A minimum of two shareholders are required and Corporate shareholders are permitted. Please note that details of the beneficial owner of the company must be communicated to the Guernsey authorities but that information is protected by secrecy provisions. Bearer shares are not permitted. A share register must be maintained at the registered office address of the company and must be available for inspection by any member of the public. Details of shareholders are also maintained on the public file at the Companies Registry but anonymity can be preserved by the use of nominee shareholders.
A minimum of one director is required and Corporate directors are permitted. Details of directors must be kept at the registered office and appear on the public file kept at the Companies Registry but anonymity can be preserved by the use of third party directors. There is no requirement to have resident directors.

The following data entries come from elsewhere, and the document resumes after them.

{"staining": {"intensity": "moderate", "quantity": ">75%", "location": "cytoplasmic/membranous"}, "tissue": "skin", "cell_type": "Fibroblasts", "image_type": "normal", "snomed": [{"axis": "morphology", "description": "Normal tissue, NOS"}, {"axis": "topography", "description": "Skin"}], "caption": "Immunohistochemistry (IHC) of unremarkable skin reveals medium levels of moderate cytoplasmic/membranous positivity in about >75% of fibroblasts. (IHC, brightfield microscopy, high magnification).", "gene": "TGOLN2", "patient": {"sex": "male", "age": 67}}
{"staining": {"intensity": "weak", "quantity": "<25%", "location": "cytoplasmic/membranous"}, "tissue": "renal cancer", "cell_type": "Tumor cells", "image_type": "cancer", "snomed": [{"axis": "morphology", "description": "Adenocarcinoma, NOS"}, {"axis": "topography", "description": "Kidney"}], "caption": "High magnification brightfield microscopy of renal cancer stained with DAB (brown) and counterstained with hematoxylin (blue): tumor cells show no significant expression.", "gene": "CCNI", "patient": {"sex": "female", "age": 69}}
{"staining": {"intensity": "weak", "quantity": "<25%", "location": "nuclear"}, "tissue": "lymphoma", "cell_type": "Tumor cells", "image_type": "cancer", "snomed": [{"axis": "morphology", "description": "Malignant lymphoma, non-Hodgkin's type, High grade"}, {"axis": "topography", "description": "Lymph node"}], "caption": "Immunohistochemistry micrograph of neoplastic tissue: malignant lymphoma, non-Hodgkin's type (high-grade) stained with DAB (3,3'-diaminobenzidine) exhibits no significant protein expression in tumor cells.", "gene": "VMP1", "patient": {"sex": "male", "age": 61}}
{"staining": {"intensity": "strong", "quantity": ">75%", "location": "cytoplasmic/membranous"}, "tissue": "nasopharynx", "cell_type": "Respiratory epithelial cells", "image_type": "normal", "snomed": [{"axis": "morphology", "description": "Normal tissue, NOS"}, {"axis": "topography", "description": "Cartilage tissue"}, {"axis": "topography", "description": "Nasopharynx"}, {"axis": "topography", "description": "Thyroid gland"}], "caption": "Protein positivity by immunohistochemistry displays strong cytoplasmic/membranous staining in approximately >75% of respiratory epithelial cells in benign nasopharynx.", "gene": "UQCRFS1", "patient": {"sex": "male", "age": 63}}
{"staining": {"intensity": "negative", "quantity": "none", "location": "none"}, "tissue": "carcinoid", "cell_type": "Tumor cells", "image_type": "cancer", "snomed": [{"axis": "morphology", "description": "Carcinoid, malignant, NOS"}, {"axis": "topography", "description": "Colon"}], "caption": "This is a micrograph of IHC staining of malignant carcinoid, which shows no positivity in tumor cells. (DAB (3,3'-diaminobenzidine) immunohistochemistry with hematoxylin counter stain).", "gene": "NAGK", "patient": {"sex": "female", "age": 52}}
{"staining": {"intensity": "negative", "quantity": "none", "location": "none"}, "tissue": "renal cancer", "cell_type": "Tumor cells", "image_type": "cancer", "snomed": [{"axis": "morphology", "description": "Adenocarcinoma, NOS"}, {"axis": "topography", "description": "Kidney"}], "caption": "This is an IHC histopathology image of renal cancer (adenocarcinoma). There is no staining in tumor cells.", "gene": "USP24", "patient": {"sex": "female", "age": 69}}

An annual return which gives details of the current directors and shareholders and any change in the shareholders since the last return or, in the case of a company filing its first annual return since the date of incorporation, must be filed at the public registry in January of each year and a filing fee of £100 is payable. It should be noted that fines are payable if a company fails to file its annual return on the due date.
Incorporation can be achieved within approximately 14 working days. Ready made companies are not available as the requirement to reveal details of the beneficial owner before incorporation means that it is not possible to incorporate companies except upon the instructions of a client.
RESTRICTIONS ON NAME AND ACTIVITY
Names must end with the word “Limited”. The following words and their associated activities can not be used: Assurance, Bank, Building Society or any other words deemed sensitive or offensive.
There are no specific statutory provisions governing secrecy in relation to companies but English Law, which applies within the jurisdiction, does impose a common law duty on professionals to keep the affairs of their clients confidential.
Clients wishing to incorporate a Guernsey exempt company are now required to give a legalised undertaking that the beneficial owner(s) have never been declared bankrupt, that the company will not be used to evade any UK tax liability, and that no new/additional beneficial owners will be introduced within the first six months after incorporation. These documents must be excecuted in the presence of a notary.